→ Supplied material:
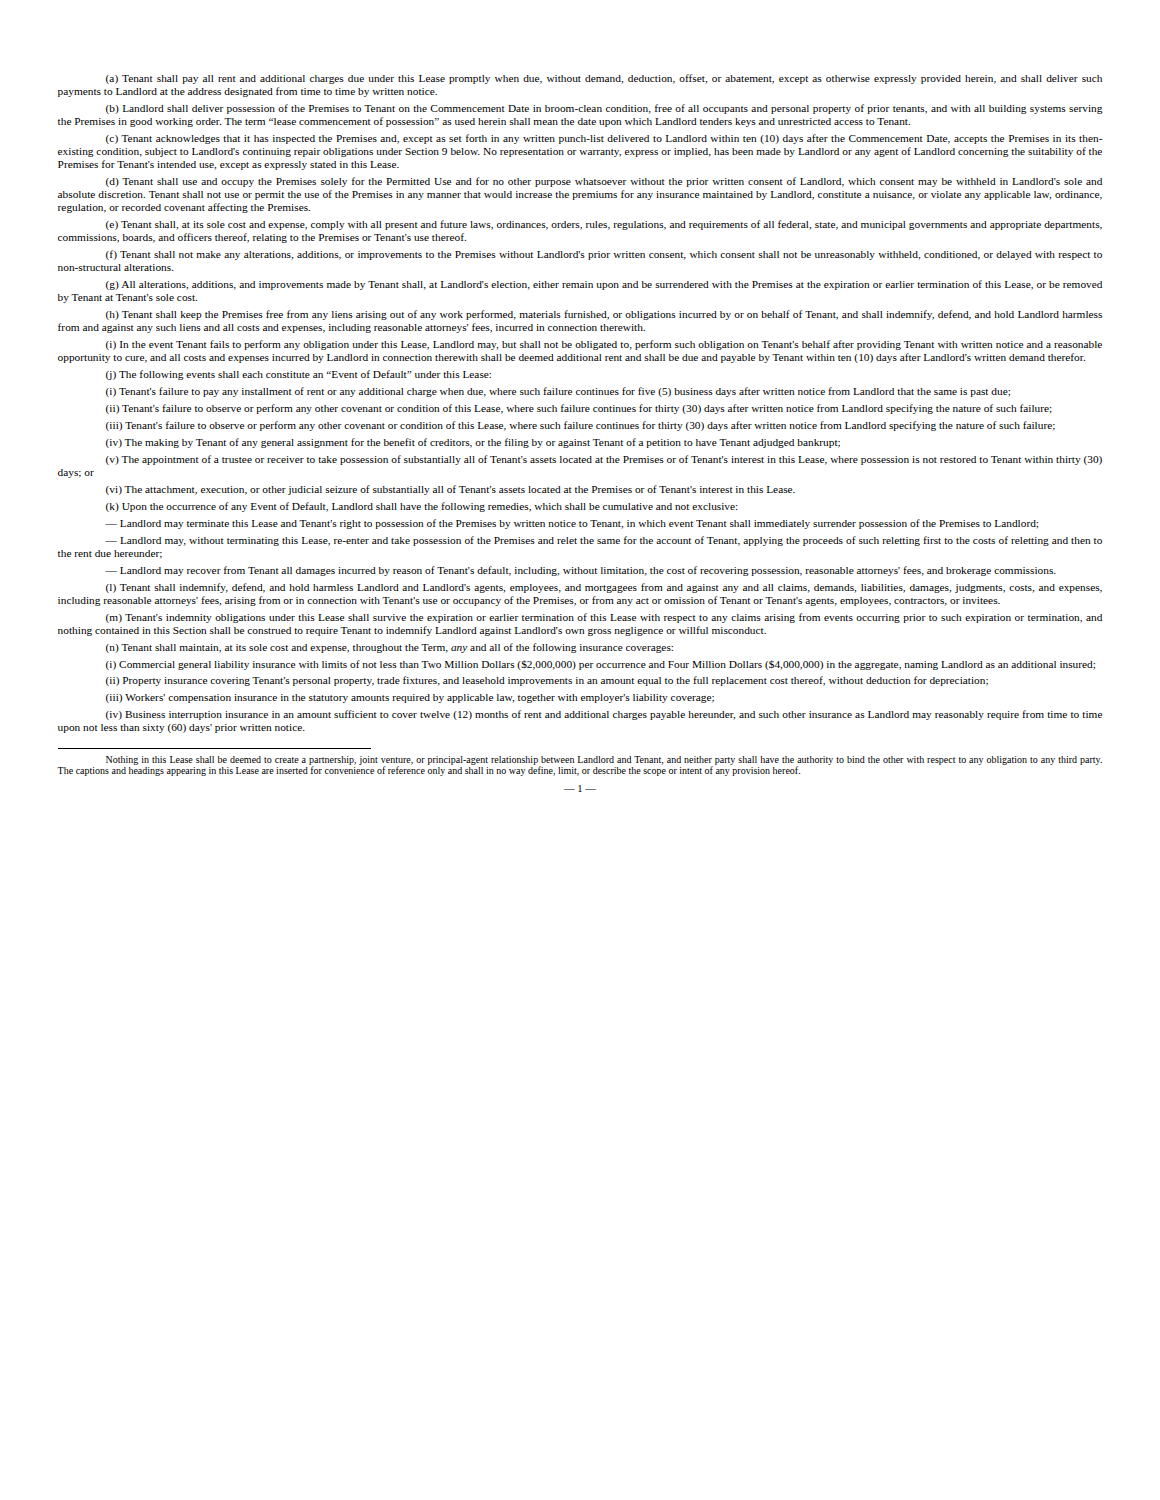(a) Tenant shall pay all rent and additional charges due under this Lease promptly when due, without demand, deduction, offset, or abatement, except as otherwise expressly provided herein, and shall deliver such payments to Landlord at the address designated from time to time by written notice.
(b) Landlord shall deliver possession of the Premises to Tenant on the Commencement Date in broom-clean condition, free of all occupants and personal property of prior tenants, and with all building systems serving the Premises in good working order. The term “lease commencement of possession” as used herein shall mean the date upon which Landlord tenders keys and unrestricted access to Tenant.
(c) Tenant acknowledges that it has inspected the Premises and, except as set forth in any written punch-list delivered to Landlord within ten (10) days after the Commencement Date, accepts the Premises in its then-existing condition, subject to Landlord's continuing repair obligations under Section 9 below. No representation or warranty, express or implied, has been made by Landlord or any agent of Landlord concerning the suitability of the Premises for Tenant's intended use, except as expressly stated in this Lease.
(d) Tenant shall use and occupy the Premises solely for the Permitted Use and for no other purpose whatsoever without the prior written consent of Landlord, which consent may be withheld in Landlord's sole and absolute discretion. Tenant shall not use or permit the use of the Premises in any manner that would increase the premiums for any insurance maintained by Landlord, constitute a nuisance, or violate any applicable law, ordinance, regulation, or recorded covenant affecting the Premises.
(e) Tenant shall, at its sole cost and expense, comply with all present and future laws, ordinances, orders, rules, regulations, and requirements of all federal, state, and municipal governments and appropriate departments, commissions, boards, and officers thereof, relating to the Premises or Tenant's use thereof.
(f) Tenant shall not make any alterations, additions, or improvements to the Premises without Landlord's prior written consent, which consent shall not be unreasonably withheld, conditioned, or delayed with respect to non-structural alterations.
(g) All alterations, additions, and improvements made by Tenant shall, at Landlord's election, either remain upon and be surrendered with the Premises at the expiration or earlier termination of this Lease, or be removed by Tenant at Tenant's sole cost.
(h) Tenant shall keep the Premises free from any liens arising out of any work performed, materials furnished, or obligations incurred by or on behalf of Tenant, and shall indemnify, defend, and hold Landlord harmless from and against any such liens and all costs and expenses, including reasonable attorneys' fees, incurred in connection therewith.
(i) In the event Tenant fails to perform any obligation under this Lease, Landlord may, but shall not be obligated to, perform such obligation on Tenant's behalf after providing Tenant with written notice and a reasonable opportunity to cure, and all costs and expenses incurred by Landlord in connection therewith shall be deemed additional rent and shall be due and payable by Tenant within ten (10) days after Landlord's written demand therefor.
(j) The following events shall each constitute an “Event of Default” under this Lease:
(i) Tenant's failure to pay any installment of rent or any additional charge when due, where such failure continues for five (5) business days after written notice from Landlord that the same is past due;
(ii) Tenant's failure to observe or perform any other covenant or condition of this Lease, where such failure continues for thirty (30) days after written notice from Landlord specifying the nature of such failure;
(iii) Tenant's failure to observe or perform any other covenant or condition of this Lease, where such failure continues for thirty (30) days after written notice from Landlord specifying the nature of such failure;
(iv) The making by Tenant of any general assignment for the benefit of creditors, or the filing by or against Tenant of a petition to have Tenant adjudged bankrupt;
(v) The appointment of a trustee or receiver to take possession of substantially all of Tenant's assets located at the Premises or of Tenant's interest in this Lease, where possession is not restored to Tenant within thirty (30) days; or
(vi) The attachment, execution, or other judicial seizure of substantially all of Tenant's assets located at the Premises or of Tenant's interest in this Lease.
(k) Upon the occurrence of any Event of Default, Landlord shall have the following remedies, which shall be cumulative and not exclusive:
— Landlord may terminate this Lease and Tenant's right to possession of the Premises by written notice to Tenant, in which event Tenant shall immediately surrender possession of the Premises to Landlord;
— Landlord may, without terminating this Lease, re-enter and take possession of the Premises and relet the same for the account of Tenant, applying the proceeds of such reletting first to the costs of reletting and then to the rent due hereunder;
— Landlord may recover from Tenant all damages incurred by reason of Tenant's default, including, without limitation, the cost of recovering possession, reasonable attorneys' fees, and brokerage commissions.
(l) Tenant shall indemnify, defend, and hold harmless Landlord and Landlord's agents, employees, and mortgagees from and against any and all claims, demands, liabilities, damages, judgments, costs, and expenses, including reasonable attorneys' fees, arising from or in connection with Tenant's use or occupancy of the Premises, or from any act or omission of Tenant or Tenant's agents, employees, contractors, or invitees.
(m) Tenant's indemnity obligations under this Lease shall survive the expiration or earlier termination of this Lease with respect to any claims arising from events occurring prior to such expiration or termination, and nothing contained in this Section shall be construed to require Tenant to indemnify Landlord against Landlord's own gross negligence or willful misconduct.
(n) Tenant shall maintain, at its sole cost and expense, throughout the Term, any and all of the following insurance coverages:
(i) Commercial general liability insurance with limits of not less than Two Million Dollars ($2,000,000) per occurrence and Four Million Dollars ($4,000,000) in the aggregate, naming Landlord as an additional insured;
(ii) Property insurance covering Tenant's personal property, trade fixtures, and leasehold improvements in an amount equal to the full replacement cost thereof, without deduction for depreciation;
(iii) Workers' compensation insurance in the statutory amounts required by applicable law, together with employer's liability coverage;
(iv) Business interruption insurance in an amount sufficient to cover twelve (12) months of rent and additional charges payable hereunder, and such other insurance as Landlord may reasonably require from time to time upon not less than sixty (60) days' prior written notice.
Nothing in this Lease shall be deemed to create a partnership, joint venture, or principal-agent relationship between Landlord and Tenant, and neither party shall have the authority to bind the other with respect to any obligation to any third party. The captions and headings appearing in this Lease are inserted for convenience of reference only and shall in no way define, limit, or describe the scope or intent of any provision hereof.
— 1 —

→ What to produce: Needed here is a verbatim copy of the data from the first line through the line with "(b) Landlord shall", without pictures.

→ Answer area:
(a) Tenant shall pay all rent and additional charges due under this Lease promptly when due, without demand, deduction, offset, or abatement, except as otherwise expressly provided herein, and shall deliver such payments to Landlord at the address designated from time to time by written notice.
(b) Landlord shall deliver possession of the Premises to Tenant on the Commencement Date in broom-clean condition, free of all occupants and personal property of prior tenants, and with all building systems serving the Premises in good working order. The term “lease commencement of possession” as used herein shall mean the date upon which Landlord tenders keys and unrestricted access to Tenant.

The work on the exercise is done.